Venendo a oggi, si registra una sempre maggiore difficoltà a riconoscere i soggetti e le pratiche della cultura popolare, anche se permane certamente una linea di distinzione – più che una separatezza – tra cultura popolare e cultura di massa (grande contenitore in cui ormai ricadono non soltanto i media tradizionali, ma anche i social). Se la domanda che si impone è: “Di chi stiamo parlando?”, si sta peraltro verificando una polarizzazione, nella ricerca sulla cultura popolare, tra chi si impegna in una ricerca arcaicizzante e patrimonializzante sulle tradizioni e chi si predispone all’ascolto caratteristico della storia orale, ma ancora non sembra che si possa trovare un punto di sintesi abbastanza solido tra queste opzioni.
L’interrogativo principale, come dicevo, riguarda i caratteri che assume oggi la subalternità.

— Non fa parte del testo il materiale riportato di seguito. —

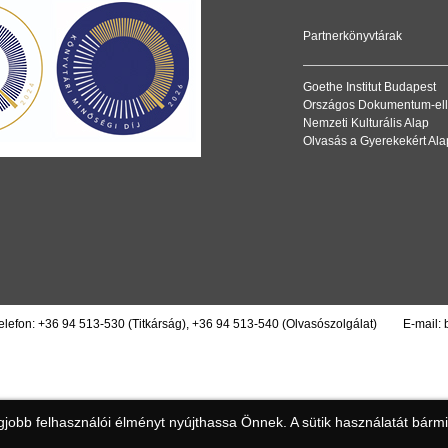
Partnerkönyvtárak
Goethe Institut Budapest
Országos Dokumentum-ell
Nemzeti Kulturális Alap
Olvasás a Gyerekekért Ala
elefon:
+36 94 513-530
(Titkárság),
+36 94 513-540
(Olvasószolgálat)
E-mail:
obb felhasználói élményt nyújthassa Önnek. A sütik használatát bármiko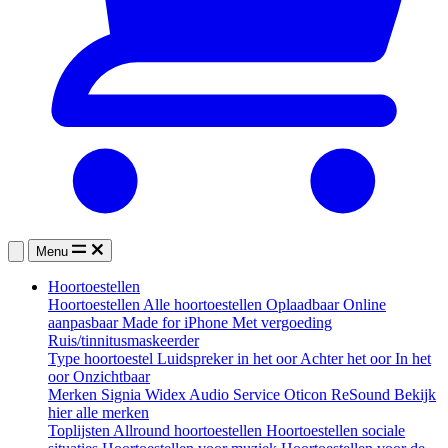
Menu
Hoortoestellen
Hoortoestellen
Alle hoortoestellen
Oplaadbaar
Online
aanpasbaar
Made for iPhone
Met vergoeding
Ruis/tinnitusmaskeerder
Type hoortoestel
Luidspreker in het oor
Achter het oor
In het
oor
Onzichtbaar
Merken
Signia
Widex
Audio Service
Oticon
ReSound
Bekijk
hier alle merken
Toplijsten
Allround hoortoestellen
Hoortoestellen sociale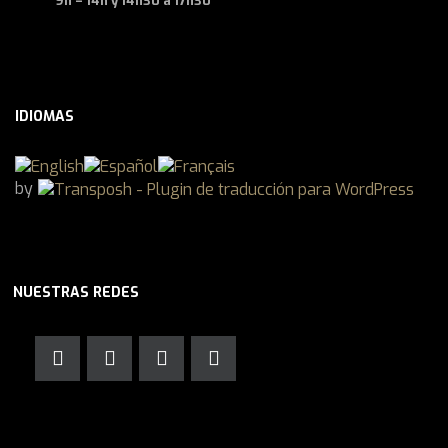
9h – 14h y 14h30 a 17h30
IDIOMAS
by
NUESTRAS REDES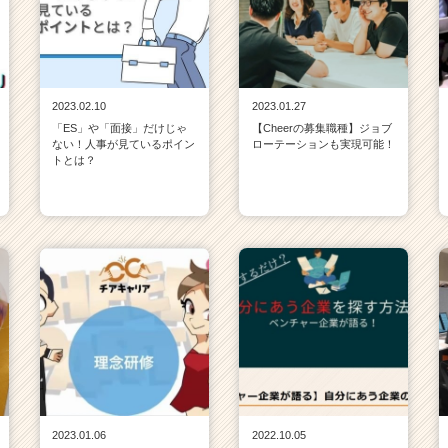
2023.02.10
2023.01.27
「ES」や「面接」だけじゃ
【Cheerの募集職種】ジョブ
ない！人事が見ているポイン
ローテーションも実現可能！
トとは？
2023.01.06
2022.10.05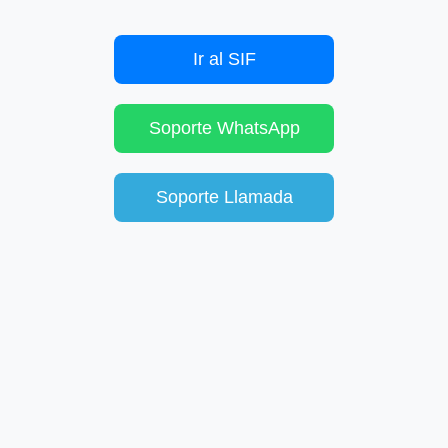
Ir al SIF
Soporte WhatsApp
Soporte Llamada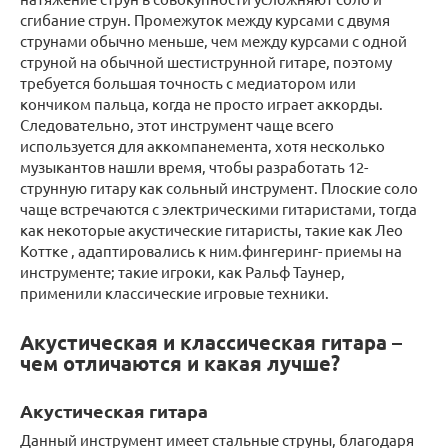
сгибание струн. Промежуток между курсами с двумя
струнами обычно меньше, чем между курсами с одной
струной на обычной шестиструнной гитаре, поэтому
требуется большая точность с медиатором или
кончиком пальца, когда не просто играет аккорды.
Следовательно, этот инструмент чаще всего
используется для аккомпанемента, хотя несколько
музыкантов нашли время, чтобы разработать 12-
струнную гитару как сольный инструмент. Плоские соло
чаще встречаются с электрическими гитаристами, тогда
как некоторые акустические гитаристы, такие как Лео
Коттке , адаптировались к ним.фингеринг- приемы на
инструменте; такие игроки, как Ральф Таунер,
применили классические игровые техники.
Акустическая и классическая гитара –
чем отличаются и какая лучше?
Акустическая гитара
Данный инструмент имеет стальные струны, благодаря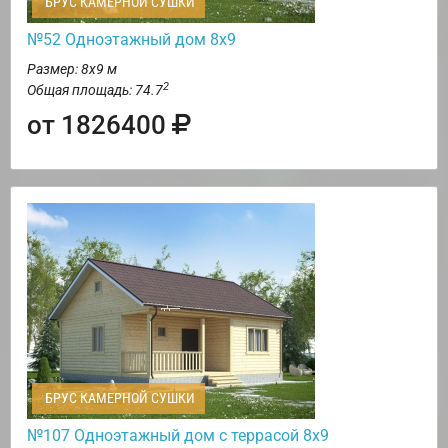
БРУС КАМЕРНОЙ СУШКИ
№52 Одноэтажный дом 8х9
Размер: 8х9 м
2
Общая площадь: 74.7
от 1826400
БРУС КАМЕРНОЙ СУШКИ
№107 Одноэтажный дом с террасой 8х9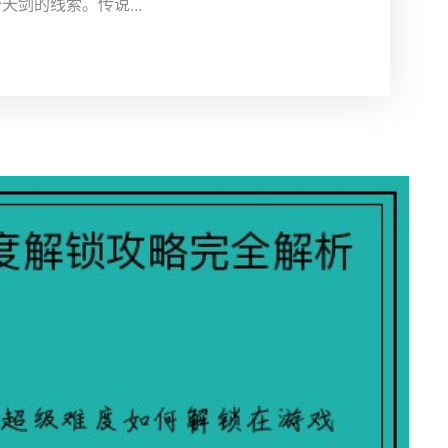
剑的线索。传说...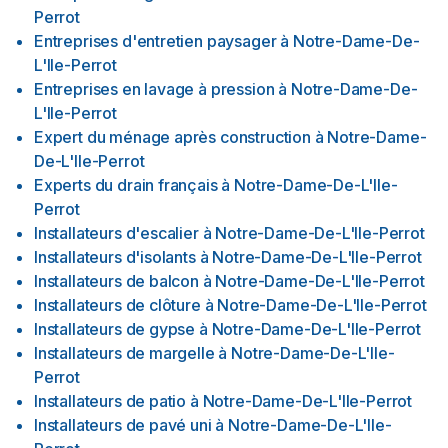
Perrot
Entreprises d'entretien paysager
à
Notre-Dame-De-
L'Ile-Perrot
Entreprises en lavage à pression
à
Notre-Dame-De-
L'Ile-Perrot
Expert du ménage après construction
à
Notre-Dame-
De-L'Ile-Perrot
Experts du drain français
à
Notre-Dame-De-L'Ile-
Perrot
Installateurs d'escalier
à
Notre-Dame-De-L'Ile-Perrot
Installateurs d'isolants
à
Notre-Dame-De-L'Ile-Perrot
Installateurs de balcon
à
Notre-Dame-De-L'Ile-Perrot
Installateurs de clôture
à
Notre-Dame-De-L'Ile-Perrot
Installateurs de gypse
à
Notre-Dame-De-L'Ile-Perrot
Installateurs de margelle
à
Notre-Dame-De-L'Ile-
Perrot
Installateurs de patio
à
Notre-Dame-De-L'Ile-Perrot
Installateurs de pavé uni
à
Notre-Dame-De-L'Ile-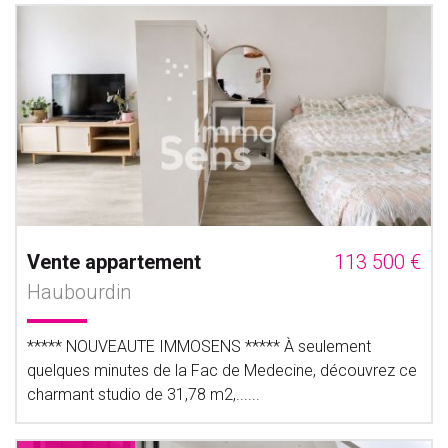
Vente appartement
113 500 €
Haubourdin
***** NOUVEAUTE IMMOSENS ***** À seulement
quelques minutes de la Fac de Medecine, découvrez ce
charmant studio de 31,78 m2,......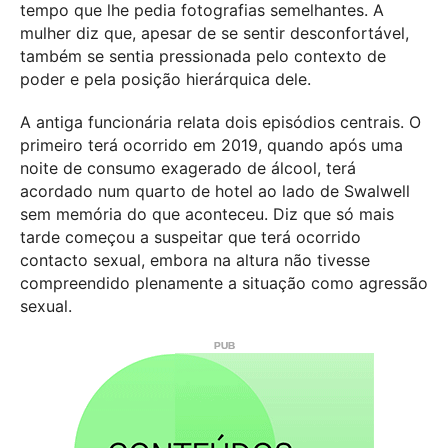
tempo que lhe pedia fotografias semelhantes. A
mulher diz que, apesar de se sentir desconfortável,
também se sentia pressionada pelo contexto de
poder e pela posição hierárquica dele.
A antiga funcionária relata dois episódios centrais. O
primeiro terá ocorrido em 2019, quando após uma
noite de consumo exagerado de álcool, terá
acordado num quarto de hotel ao lado de Swalwell
sem memória do que aconteceu. Diz que só mais
tarde começou a suspeitar que terá ocorrido
contacto sexual, embora na altura não tivesse
compreendido plenamente a situação como agressão
sexual.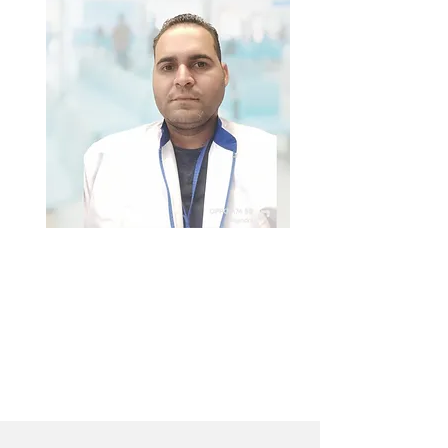
Dr. Esbel Espinosa
Gonzalez
Médico general
Ciudad de México - México.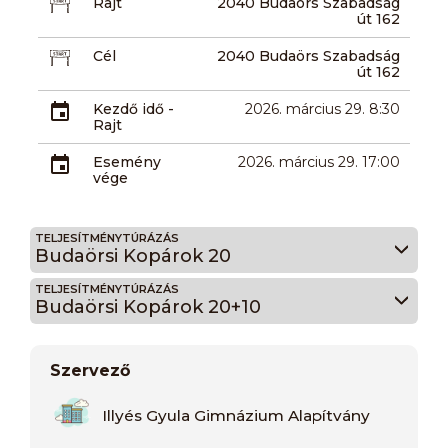
Rajt
2040 Budaörs Szabadság
út 162
Cél
2040 Budaörs Szabadság
út 162
Kezdő idő -
2026. március 29. 8:30
Rajt
Esemény
2026. március 29. 17:00
vége
TELJESÍTMÉNYTÚRÁZÁS
Budaörsi Kopárok 20
TELJESÍTMÉNYTÚRÁZÁS
Budaörsi Kopárok 20+10
Szervező
Illyés Gyula Gimnázium Alapítvány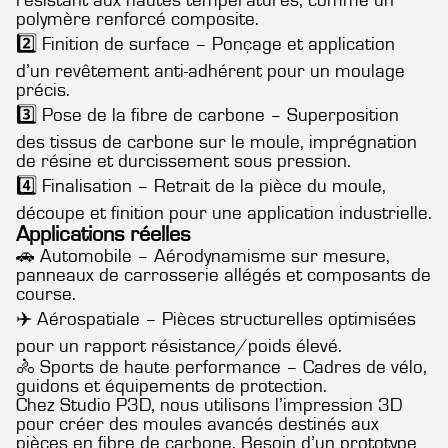
résistant aux hautes températures, comme un
polymère renforcé composite.
2️⃣ Finition de surface – Ponçage et application
d’un revêtement anti-adhérent pour un moulage
précis.
3️⃣ Pose de la fibre de carbone – Superposition
des tissus de carbone sur le moule, imprégnation
de résine et durcissement sous pression.
4️⃣ Finalisation – Retrait de la pièce du moule,
découpe et finition pour une application industrielle.
Applications réelles
🚗 Automobile – Aérodynamisme sur mesure,
panneaux de carrosserie allégés et composants de
course.
✈️ Aérospatiale – Pièces structurelles optimisées
pour un rapport résistance/poids élevé.
🚴 Sports de haute performance – Cadres de vélo,
guidons et équipements de protection.
Chez Studio P3D, nous utilisons l’impression 3D
pour créer des moules avancés destinés aux
pièces en fibre de carbone. Besoin d’un prototype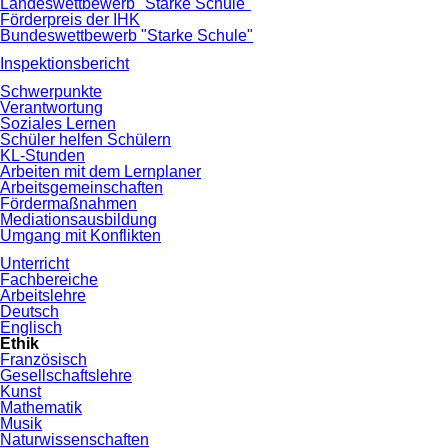
Landeswettbewerb "Starke Schule"
Förderpreis der IHK
Bundeswettbewerb "Starke Schule"
Inspektionsbericht
Schwerpunkte
Verantwortung
Soziales Lernen
Schüler helfen Schülern
KL-Stunden
Arbeiten mit dem Lernplaner
Arbeitsgemeinschaften
Fördermaßnahmen
Mediationsausbildung
Umgang mit Konflikten
Unterricht
Fachbereiche
Arbeitslehre
Deutsch
Englisch
Ethik
Französisch
Gesellschaftslehre
Kunst
Mathematik
Musik
Naturwissenschaften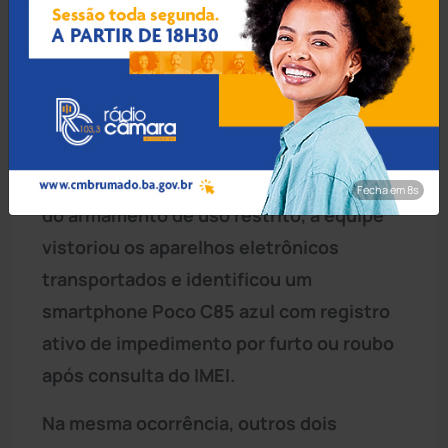
interior do automóvel.
Na busca pelas bagagens, os policiais
encontraram, dentro de uma mala, uma
pistola Glock 9×19 mm Parabellum
acompanhada de dois carregadores com
capacidade para 15 cartuchos cada. Além
Fecha em 6s
do armamento de uso restrito, a equipe
vistoriou os aparelhos eletrônicos
transportados e identificou um
smartphone Poco C85 azul com registro
ativo de impedimento por furto ou roubo
após consulta do IMEI.
Na mesma ocorrência, outros dois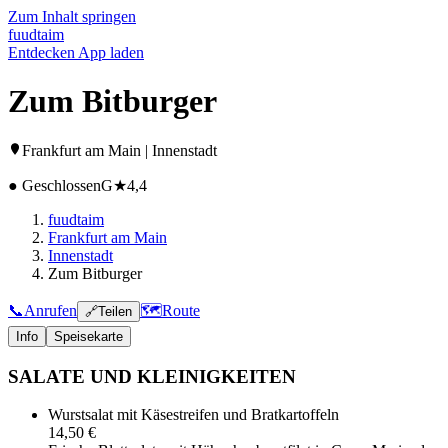
Zum Inhalt springen
fuud
taim
Entdecken
App laden
Zum Bitburger
Frankfurt am Main | Innenstadt
● Geschlossen
G
★
4,4
fuudtaim
Frankfurt am Main
Innenstadt
Zum Bitburger
📞
Anrufen
🗺️
Route
🔗
Teilen
Info
Speisekarte
SALATE UND KLEINIGKEITEN
Wurstsalat mit Käsestreifen und Bratkartoffeln
14,50 €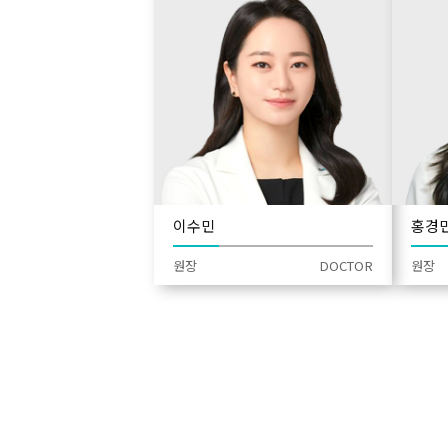
이수민
원장
DOCTOR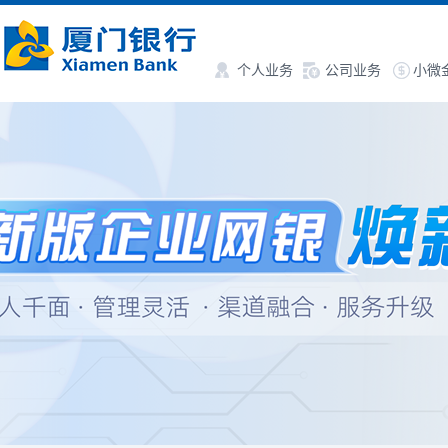
个人业务
公司业务
小微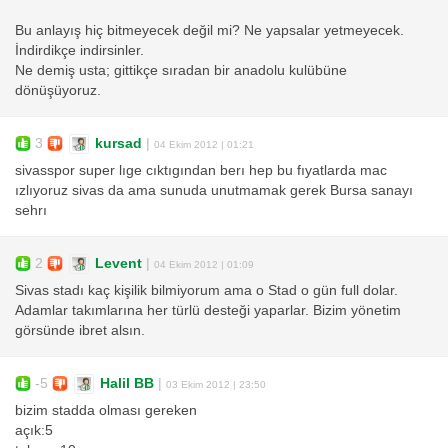
Bu anlayış hiç bitmeyecek değil mi? Ne yapsalar yetmeyecek.
İndirdikçe indirsinler.
Ne demiş usta; gittikçe sıradan bir anadolu kulübüne
dönüşüyoruz.
3
kursad
|
04 Ekim 2012 | 01:21
sivasspor super lıge cıktıgından berı hep bu fıyatlarda mac
ızlıyoruz sivas da ama sunuda unutmamak gerek Bursa sanayı
sehrı
2
Levent
|
04 Ekim 2012 | 01:09
Sivas stadı kaç kişilik bilmiyorum ama o Stad o gün full dolar.
Adamlar takımlarına her türlü desteği yaparlar. Bizim yönetim
görsünde ibret alsın.
-5
Halil BB
|
03 Ekim 2012 | 23:50
bizim stadda olması gereken
açık:5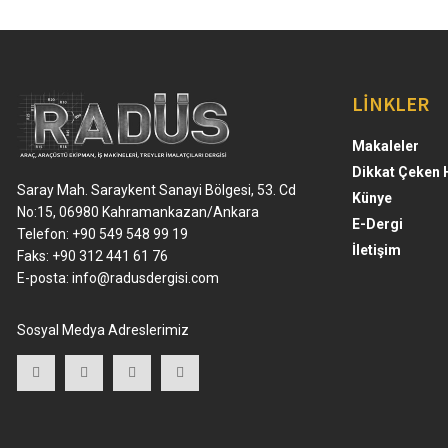
LİNKLER
Makaleler
Dikkat Çeken 
Saray Mah. Saraykent Sanayi Bölgesi, 53. Cd
Künye
No:15, 06980 Kahramankazan/Ankara
E-Dergi
Telefon: +90 549 548 99 19
İletişim
Faks: +90 312 441 61 76
E-posta:
info@radusdergisi.com
Sosyal Medya Adreslerimiz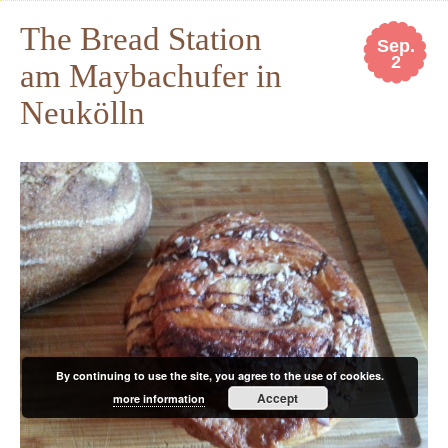
The Bread Station
Sep.
2
am Maybachufer in
Neukölln
By continuing to use the site, you agree to the use of cookies.
Accept
more information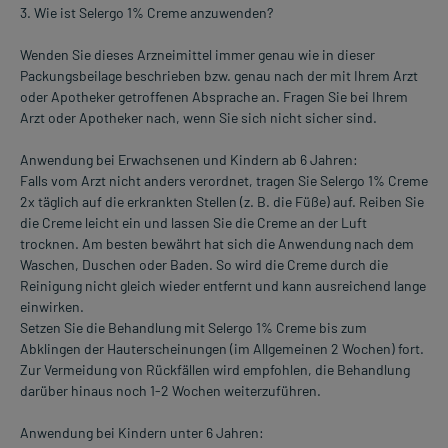
3. Wie ist Selergo 1% Creme anzuwenden?
Wenden Sie dieses Arzneimittel immer genau wie in dieser
Packungsbeilage beschrieben bzw. genau nach der mit Ihrem Arzt
oder Apotheker getroffenen Absprache an. Fragen Sie bei Ihrem
Arzt oder Apotheker nach, wenn Sie sich nicht sicher sind.
Anwendung bei Erwachsenen und Kindern ab 6 Jahren:
Falls vom Arzt nicht anders verordnet, tragen Sie Selergo 1% Creme
2x täglich auf die erkrankten Stellen (z. B. die Füße) auf. Reiben Sie
die Creme leicht ein und lassen Sie die Creme an der Luft
trocknen. Am besten bewährt hat sich die Anwendung nach dem
Waschen, Duschen oder Baden. So wird die Creme durch die
Reinigung nicht gleich wieder entfernt und kann ausreichend lange
einwirken.
Setzen Sie die Behandlung mit Selergo 1% Creme bis zum
Abklingen der Hauterscheinungen (im Allgemeinen 2 Wochen) fort.
Zur Vermeidung von Rückfällen wird empfohlen, die Behandlung
darüber hinaus noch 1-2 Wochen weiterzuführen.
Anwendung bei Kindern unter 6 Jahren: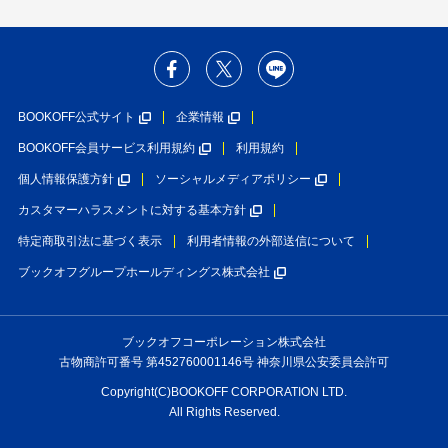
BOOKOFF公式サイト
企業情報
BOOKOFF会員サービス利用規約
利用規約
個人情報保護方針
ソーシャルメディアポリシー
カスタマーハラスメントに対する基本方針
特定商取引法に基づく表示
利用者情報の外部送信について
ブックオフグループホールディングス株式会社
ブックオフコーポレーション株式会社
古物商許可番号 第452760001146号 神奈川県公安委員会許可
Copyright(C)BOOKOFF CORPORATION LTD.
All Rights Reserved.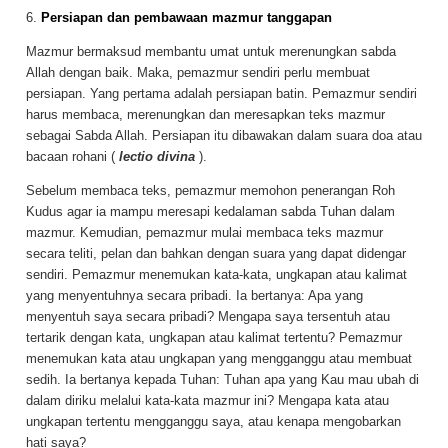
6.
Persiapan dan pembawaan mazmur tanggapan
Mazmur bermaksud membantu umat untuk merenungkan sabda
Allah dengan baik. Maka, pemazmur sendiri perlu membuat
persiapan. Yang pertama adalah persiapan batin. Pemazmur sendiri
harus membaca, merenungkan dan meresapkan teks mazmur
sebagai Sabda Allah. Persiapan itu dibawakan dalam suara doa atau
bacaan rohani (
lectio divina
).
Sebelum membaca teks, pemazmur memohon penerangan Roh
Kudus agar ia mampu meresapi kedalaman sabda Tuhan dalam
mazmur. Kemudian, pemazmur mulai membaca teks mazmur
secara teliti, pelan dan bahkan dengan suara yang dapat didengar
sendiri. Pemazmur menemukan kata-kata, ungkapan atau kalimat
yang menyentuhnya secara pribadi. Ia bertanya: Apa yang
menyentuh saya secara pribadi? Mengapa saya tersentuh atau
tertarik dengan kata, ungkapan atau kalimat tertentu? Pemazmur
menemukan kata atau ungkapan yang mengganggu atau membuat
sedih. Ia bertanya kepada Tuhan: Tuhan apa yang Kau mau ubah di
dalam diriku melalui kata-kata mazmur ini? Mengapa kata atau
ungkapan tertentu mengganggu saya, atau kenapa mengobarkan
hati saya?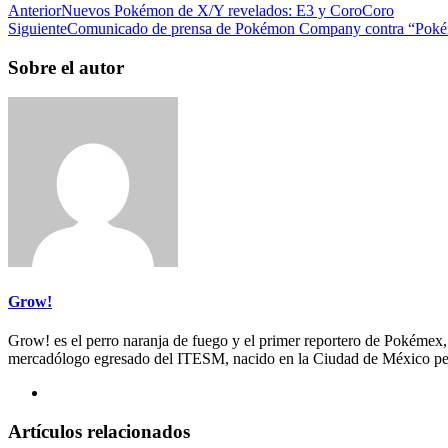
Anterior
Nuevos Pokémon de X/Y revelados: E3 y CoroCoro
Siguiente
Comunicado de prensa de Pokémon Company contra “Pok
Sobre el autor
Grow!
Grow! es el perro naranja de fuego y el primer reportero de Pokémex
mercadólogo egresado del ITESM, nacido en la Ciudad de México per
Artículos relacionados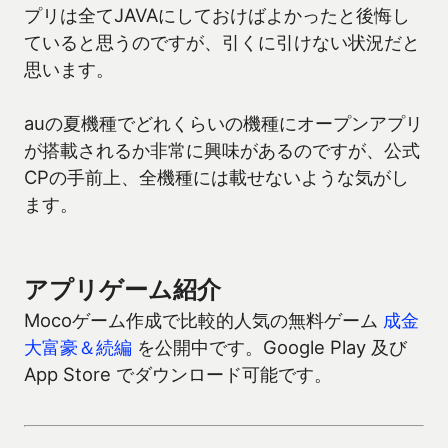
プリは全てJAVAにしておけばよかったと後悔し
ていると思うのですが、引くに引けない状況だと
思います。
auの夏機種でどれくらいの機種にオープンアプリ
が搭載されるか非常に興味があるのですが、公式
CPの手前上、全機種には載せないような気がし
ます。
アプリゲーム紹介
Mocoゲーム作成で比較的人気の無料ゲーム
成金
大富豪＆続編
を公開中です。Google Play 及び
App Store でダウンロード可能です。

Una delle risposte più chiare viene dalle culture popolari migranti: presentano forme di stratificazione culturale ancora differenti e specifiche e, per questo motivo, vanno indagate con cura e attenzione.
[LM] È stata già citata, ma conviene ritornarci, in funzione della sua longevità e resistenza: qual è stato e qual è il ruolo della Lega di Cultura di Piadena?
[AP] La Lega di Cultura di Piadena ha sempre svolto un’azione politica in quanto culturale e culturale in quanto politica, mostrando l’inscindibilità di questo nesso. Nel corso degli anni, la Lega di Cultura ha avuto poi la capacità di rinnovarsi profondamente, identificandosi sicuramente nella lunghissima attività dei suoi storici promotori, come Giuseppe Morandi, il “Micio” Azzali e tanti altri, ma anche con molti nuovi apporti. È stata, ad esempio, fra le prime realtà a creare lo spazio e a promuovere quell’incontro con le culture popolari migranti del quale abbiamo appena parlato.
[LM] Parlando invece un’esperienza più recente, nell’estate 2023 si è tenuta la terza edizione del Festival delle Culture Popolari di Collelongo, organizzato dal Circolo Gianni Bosio di Roma. Come si inserisce in questo panorama il festival di Collelongo?
[AP] In tutte e tre le edizioni, si è verificato un incontro interessante fra tante esperienze diverse. In origine, il Festival nasce da un’iniziativa delle persone del luogo, successivamente accolta dal Circolo Gianni Bosio di Roma e diventata realtà proprio in quel territorio della provincia aquilana. Il coinvolgimento degli abitanti è andato aumentando nel tempo, fino al successo dell’ultima edizione, con la partecipazione, ad esempio, delle scuole locali. Il Festival si occupa di alcune tematiche che stanno diventando sempre più pressanti: la crisi della pastorizia, il declino demografico dell’Italia montana e, in generale, tutte le questioni che riguardano lo stato di salute delle aree interne del Paese. Nel corso delle tre edizioni ho imparato molto su questi temi, grazie all’incontro di esperienze e pratiche differenti e alla pratica di quell’ascolto, sempre sottolineato da Bosio, che è capace di produrre comune arricchimento.